Le répit

Un enjeu de société

Prendre soin des personnes fragilisées par la maladie

Les progrès de la médecine ont permis aux personnes gravement malades de vivre plus longtemps et plus nombreux.

Dans le même temps, la vocation de l’hôpital  évolue vers une fonction de « plateau technique », avec des durées de séjours de plus en plus courtes.

La place du domicile dans les soins prend ainsi une place croissante, avec en conséquence une sur-sollicitation des proches qui conduit à des situations d’épuisement presque systématiques.

En France, 8 millions de personnes ont la charge d'un proche malade.

Le répit des personnes malades et invalidées devient ainsi un enjeu de société majeur, mais l’absence de lieux et de services adaptés en nombre suffisant ne permet pas de répondre aux besoin des patients et de leurs aidants.

C’est tout l’enjeu du développement du « répit », que les responsables des politiques sanitaires et sociales intègrent désormais pleinement à leurs réflexions.

France Répit s'est donnée pour ambition de contribuer au développement de solutions de répit adaptées pour les familles confrontées à la maladie qui, au-delà de la prise en charge médicale, ont également besoin d'être accompagnées sur le plan psychologique, social et plus simplement humain.

 

Qu'est-ce que le répit ?

Le répit peut être défini comme un temps de pause dynamique et un accompagnement global et durable des personnes malades et invalidées et de leurs aidants.

Il recouvre des interventions de niveaux différents :

  • La prise en charge ponctuelle de la personne malade :

Le répit permet avant tout aux proches de bénéficier d'un temps de pause ponctuel, programmé ou d'urgence, dans un établissement spécialisé ou à domicile, lorsque la situation le nécessite (épuisement physique ou psychologique, obligation professionnelle, vacances familiales...).

  • L'accompagnement intégral de la personne malade :

Le répit prend également en compte la personne malade dans toutes ses dimensions, et permet non seulement une continuité des soins en lien avec les médecins traitants et référents, mais également un accompagnement psychologique, social, spirituel...
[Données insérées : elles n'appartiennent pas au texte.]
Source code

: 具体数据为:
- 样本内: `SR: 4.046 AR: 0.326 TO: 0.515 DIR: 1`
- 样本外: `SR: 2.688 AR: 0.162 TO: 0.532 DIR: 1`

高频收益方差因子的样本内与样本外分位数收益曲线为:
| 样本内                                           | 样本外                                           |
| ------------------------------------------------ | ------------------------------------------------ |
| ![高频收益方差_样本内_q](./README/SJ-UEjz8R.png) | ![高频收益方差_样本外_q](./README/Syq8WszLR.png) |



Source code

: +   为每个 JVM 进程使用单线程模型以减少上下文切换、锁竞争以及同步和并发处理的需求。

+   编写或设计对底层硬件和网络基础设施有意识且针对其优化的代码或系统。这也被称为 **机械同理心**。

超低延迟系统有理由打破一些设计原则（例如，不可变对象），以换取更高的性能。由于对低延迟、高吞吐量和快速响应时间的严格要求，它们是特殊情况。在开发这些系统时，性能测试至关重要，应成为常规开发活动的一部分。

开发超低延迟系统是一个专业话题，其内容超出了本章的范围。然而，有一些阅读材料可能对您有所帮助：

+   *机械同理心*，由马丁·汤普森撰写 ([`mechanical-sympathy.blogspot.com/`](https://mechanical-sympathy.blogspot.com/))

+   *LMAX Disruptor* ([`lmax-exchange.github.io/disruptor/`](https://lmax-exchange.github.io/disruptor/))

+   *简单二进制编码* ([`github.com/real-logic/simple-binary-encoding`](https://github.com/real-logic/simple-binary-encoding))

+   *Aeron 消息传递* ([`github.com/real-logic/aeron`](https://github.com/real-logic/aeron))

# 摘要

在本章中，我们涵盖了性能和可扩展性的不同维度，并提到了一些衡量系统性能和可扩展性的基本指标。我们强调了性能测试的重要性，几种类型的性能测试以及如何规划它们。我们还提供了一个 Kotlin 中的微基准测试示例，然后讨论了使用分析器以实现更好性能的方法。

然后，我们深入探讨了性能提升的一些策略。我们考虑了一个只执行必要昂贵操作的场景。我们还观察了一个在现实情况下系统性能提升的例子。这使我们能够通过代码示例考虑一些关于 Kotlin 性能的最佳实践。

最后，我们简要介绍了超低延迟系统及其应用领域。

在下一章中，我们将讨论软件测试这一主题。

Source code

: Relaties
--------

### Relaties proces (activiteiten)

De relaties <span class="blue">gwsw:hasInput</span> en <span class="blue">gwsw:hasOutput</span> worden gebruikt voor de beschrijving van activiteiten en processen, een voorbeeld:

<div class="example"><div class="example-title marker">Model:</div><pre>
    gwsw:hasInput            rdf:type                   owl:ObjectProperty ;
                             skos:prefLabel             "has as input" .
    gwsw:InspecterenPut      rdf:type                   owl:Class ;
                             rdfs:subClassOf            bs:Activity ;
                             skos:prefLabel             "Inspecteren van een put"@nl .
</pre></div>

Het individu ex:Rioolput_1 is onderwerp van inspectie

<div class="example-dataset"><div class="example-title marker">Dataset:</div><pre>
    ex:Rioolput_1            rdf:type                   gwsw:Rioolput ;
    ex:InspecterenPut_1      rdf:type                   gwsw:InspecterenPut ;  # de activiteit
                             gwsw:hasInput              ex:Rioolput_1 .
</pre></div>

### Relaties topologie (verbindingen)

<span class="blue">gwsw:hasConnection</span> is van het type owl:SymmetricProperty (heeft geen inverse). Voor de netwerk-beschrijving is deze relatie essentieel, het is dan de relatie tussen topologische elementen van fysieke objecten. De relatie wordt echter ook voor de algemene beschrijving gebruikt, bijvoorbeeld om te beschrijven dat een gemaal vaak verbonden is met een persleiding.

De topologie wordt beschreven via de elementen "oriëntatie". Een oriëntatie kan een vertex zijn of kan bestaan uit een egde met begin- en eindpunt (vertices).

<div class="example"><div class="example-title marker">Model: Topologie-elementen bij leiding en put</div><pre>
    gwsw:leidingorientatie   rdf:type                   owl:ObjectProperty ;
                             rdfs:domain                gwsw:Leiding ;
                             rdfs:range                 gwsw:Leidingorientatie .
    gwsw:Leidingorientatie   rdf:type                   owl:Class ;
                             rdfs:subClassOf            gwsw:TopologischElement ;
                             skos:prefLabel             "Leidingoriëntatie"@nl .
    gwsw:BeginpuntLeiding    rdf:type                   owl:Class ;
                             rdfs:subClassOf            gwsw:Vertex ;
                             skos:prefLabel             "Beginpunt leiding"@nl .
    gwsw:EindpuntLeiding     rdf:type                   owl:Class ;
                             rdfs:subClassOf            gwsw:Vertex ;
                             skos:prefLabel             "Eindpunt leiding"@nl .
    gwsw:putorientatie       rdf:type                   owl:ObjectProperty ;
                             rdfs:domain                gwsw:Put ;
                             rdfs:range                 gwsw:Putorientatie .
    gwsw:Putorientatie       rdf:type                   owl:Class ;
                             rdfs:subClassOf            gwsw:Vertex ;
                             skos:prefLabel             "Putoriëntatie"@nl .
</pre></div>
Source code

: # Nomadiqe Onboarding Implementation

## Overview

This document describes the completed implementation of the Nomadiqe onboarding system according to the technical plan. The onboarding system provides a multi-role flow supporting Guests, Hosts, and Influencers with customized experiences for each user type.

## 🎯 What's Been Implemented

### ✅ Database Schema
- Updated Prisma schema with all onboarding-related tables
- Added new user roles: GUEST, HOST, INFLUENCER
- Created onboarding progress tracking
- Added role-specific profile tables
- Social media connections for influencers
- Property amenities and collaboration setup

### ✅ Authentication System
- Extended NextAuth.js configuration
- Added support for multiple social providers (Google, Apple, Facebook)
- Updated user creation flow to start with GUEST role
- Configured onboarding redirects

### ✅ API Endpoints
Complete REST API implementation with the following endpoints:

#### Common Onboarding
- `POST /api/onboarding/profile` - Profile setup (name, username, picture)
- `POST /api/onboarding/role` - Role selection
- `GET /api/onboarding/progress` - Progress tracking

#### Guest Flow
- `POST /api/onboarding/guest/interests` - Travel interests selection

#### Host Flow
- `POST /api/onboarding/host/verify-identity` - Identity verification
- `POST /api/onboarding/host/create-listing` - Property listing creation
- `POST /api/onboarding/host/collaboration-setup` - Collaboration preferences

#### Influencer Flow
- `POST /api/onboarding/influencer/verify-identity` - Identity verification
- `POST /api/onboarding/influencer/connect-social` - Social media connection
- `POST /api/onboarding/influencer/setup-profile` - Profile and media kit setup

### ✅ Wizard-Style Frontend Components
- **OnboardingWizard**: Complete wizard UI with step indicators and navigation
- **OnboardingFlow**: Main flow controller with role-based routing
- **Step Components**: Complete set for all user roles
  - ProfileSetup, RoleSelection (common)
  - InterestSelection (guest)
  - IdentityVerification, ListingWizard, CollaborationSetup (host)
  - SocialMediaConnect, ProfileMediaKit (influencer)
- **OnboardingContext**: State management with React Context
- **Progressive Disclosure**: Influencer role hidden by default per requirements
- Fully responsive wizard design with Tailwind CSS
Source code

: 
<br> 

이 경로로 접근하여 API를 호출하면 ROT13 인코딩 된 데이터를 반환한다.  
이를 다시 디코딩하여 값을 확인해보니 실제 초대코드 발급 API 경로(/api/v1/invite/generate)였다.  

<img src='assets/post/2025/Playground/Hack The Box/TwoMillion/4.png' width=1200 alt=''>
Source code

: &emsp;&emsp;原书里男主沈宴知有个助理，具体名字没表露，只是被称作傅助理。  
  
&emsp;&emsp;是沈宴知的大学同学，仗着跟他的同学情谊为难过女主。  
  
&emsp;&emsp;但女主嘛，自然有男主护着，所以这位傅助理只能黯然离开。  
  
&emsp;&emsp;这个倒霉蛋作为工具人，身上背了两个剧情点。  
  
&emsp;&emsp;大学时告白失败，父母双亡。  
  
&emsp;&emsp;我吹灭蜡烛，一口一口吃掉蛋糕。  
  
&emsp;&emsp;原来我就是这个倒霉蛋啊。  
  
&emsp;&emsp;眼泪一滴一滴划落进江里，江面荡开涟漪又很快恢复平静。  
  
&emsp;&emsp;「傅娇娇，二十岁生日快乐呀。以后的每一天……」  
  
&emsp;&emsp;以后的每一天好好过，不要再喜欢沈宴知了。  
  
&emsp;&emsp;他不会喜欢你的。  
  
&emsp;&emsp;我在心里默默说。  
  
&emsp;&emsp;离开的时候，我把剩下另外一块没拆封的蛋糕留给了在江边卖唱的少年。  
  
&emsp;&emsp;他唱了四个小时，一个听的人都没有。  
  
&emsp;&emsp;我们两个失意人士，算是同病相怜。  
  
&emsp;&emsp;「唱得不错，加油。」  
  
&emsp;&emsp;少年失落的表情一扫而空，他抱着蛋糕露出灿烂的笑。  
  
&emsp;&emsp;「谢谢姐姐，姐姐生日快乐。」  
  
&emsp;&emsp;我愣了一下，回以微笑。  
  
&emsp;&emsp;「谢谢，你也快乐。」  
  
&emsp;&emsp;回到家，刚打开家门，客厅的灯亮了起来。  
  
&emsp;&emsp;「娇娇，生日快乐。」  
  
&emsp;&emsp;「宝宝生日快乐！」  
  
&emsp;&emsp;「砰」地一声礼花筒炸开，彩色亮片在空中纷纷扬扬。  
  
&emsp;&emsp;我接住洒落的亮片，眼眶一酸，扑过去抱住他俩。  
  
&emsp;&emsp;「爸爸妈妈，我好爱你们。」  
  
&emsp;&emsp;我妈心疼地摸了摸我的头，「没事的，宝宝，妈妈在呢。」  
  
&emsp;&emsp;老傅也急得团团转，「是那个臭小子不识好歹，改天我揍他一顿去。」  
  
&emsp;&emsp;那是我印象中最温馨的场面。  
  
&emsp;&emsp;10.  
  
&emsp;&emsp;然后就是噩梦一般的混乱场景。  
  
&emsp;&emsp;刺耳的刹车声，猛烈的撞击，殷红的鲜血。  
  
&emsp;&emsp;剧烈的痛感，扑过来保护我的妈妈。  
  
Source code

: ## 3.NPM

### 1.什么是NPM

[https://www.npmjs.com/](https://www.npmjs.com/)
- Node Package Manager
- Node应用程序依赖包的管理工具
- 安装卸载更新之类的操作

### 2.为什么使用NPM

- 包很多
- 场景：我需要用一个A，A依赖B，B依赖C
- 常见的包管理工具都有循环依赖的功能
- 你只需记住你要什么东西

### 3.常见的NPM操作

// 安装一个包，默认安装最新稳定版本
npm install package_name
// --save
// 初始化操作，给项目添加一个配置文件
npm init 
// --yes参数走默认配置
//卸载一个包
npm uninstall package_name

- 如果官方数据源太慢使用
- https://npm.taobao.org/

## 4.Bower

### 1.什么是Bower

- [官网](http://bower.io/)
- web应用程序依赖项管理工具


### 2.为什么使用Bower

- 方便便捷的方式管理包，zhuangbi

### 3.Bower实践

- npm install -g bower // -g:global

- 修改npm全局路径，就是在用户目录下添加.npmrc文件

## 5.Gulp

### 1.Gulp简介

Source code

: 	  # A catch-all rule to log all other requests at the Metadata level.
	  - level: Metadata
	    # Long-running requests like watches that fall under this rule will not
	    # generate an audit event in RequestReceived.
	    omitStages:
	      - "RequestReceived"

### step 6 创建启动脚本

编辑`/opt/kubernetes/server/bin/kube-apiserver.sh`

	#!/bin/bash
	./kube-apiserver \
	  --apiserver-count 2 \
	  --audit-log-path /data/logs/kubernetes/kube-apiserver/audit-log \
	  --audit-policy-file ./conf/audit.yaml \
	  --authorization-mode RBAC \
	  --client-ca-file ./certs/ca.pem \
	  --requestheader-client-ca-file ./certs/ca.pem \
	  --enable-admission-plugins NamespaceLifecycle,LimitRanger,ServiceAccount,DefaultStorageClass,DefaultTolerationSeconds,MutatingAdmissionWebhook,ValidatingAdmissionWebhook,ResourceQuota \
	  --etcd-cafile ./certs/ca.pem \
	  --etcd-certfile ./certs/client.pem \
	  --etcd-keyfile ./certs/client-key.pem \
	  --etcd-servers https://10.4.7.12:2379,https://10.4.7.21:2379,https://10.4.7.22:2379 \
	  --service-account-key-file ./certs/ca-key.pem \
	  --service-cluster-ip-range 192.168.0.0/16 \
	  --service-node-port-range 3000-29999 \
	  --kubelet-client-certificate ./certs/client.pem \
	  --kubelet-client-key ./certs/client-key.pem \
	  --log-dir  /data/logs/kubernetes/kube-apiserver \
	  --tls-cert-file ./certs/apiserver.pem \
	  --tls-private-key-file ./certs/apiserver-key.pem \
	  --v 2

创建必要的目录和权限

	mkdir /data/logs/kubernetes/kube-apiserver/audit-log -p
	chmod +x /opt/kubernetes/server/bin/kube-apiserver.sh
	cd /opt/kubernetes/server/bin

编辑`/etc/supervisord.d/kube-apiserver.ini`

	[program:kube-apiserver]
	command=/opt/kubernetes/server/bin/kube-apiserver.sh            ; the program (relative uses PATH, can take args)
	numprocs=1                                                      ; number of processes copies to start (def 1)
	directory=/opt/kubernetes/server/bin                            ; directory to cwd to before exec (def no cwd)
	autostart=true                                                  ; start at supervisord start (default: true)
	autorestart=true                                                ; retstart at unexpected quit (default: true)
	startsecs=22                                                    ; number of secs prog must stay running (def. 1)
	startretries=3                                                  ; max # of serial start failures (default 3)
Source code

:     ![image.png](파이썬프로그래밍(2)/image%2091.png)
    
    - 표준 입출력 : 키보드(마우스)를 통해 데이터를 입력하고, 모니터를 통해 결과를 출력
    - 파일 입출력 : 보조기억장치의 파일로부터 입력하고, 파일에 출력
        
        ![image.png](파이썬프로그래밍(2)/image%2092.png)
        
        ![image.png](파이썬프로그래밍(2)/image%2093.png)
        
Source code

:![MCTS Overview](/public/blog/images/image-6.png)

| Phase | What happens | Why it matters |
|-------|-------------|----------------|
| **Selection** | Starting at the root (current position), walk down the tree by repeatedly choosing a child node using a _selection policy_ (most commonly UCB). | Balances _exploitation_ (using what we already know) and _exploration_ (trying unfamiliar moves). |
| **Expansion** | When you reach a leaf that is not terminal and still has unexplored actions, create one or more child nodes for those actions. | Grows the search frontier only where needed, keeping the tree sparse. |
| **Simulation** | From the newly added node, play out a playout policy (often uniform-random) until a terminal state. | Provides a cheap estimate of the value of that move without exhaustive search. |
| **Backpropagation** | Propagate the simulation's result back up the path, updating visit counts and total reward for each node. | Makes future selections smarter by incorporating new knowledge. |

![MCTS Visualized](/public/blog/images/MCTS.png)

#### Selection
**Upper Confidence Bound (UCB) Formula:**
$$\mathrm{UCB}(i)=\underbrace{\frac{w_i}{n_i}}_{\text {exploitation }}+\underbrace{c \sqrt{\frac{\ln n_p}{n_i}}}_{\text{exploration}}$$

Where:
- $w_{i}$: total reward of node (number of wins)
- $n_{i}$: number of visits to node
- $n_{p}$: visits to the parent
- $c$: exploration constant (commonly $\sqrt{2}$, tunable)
  • Le suivi de la famille sur le long terme :

Le répit favorise enfin un travail sur le "projet de vie" de la famille, qui mobilise médecin, soignants, psychologues, assistants sociaux, professionnels et bénévoles, et permet d'accompagner durablement la personne malade et ses proches.

 

Quelques chiffres :

  • 2,2 millions de personnes malades de 20 à 59 ans vivent à domicile grâce à l'aide de leurs proches (source Rapport DRESS 2012 pour le Ministère de la Santé).
  • 8,3 millions "d'aidants familiaux" sont ainsi sollicités quotidiennement, parfois jusqu'à l'épuisement (source : Association Française des Aidants).
  • Plus de 80 % des personnes malades souhaiteraient finir leur vie au domicile. Seuls 25 % décèdent effectivement chez eux (source : rapport 2013 de l'ONFV).
  • Contrairement au Canada, à l'Allemagne ou à la Belgique, la France n'a pas encore développé d'offres de répit structurées pour venir en aide aux proches des personnes gravement malades.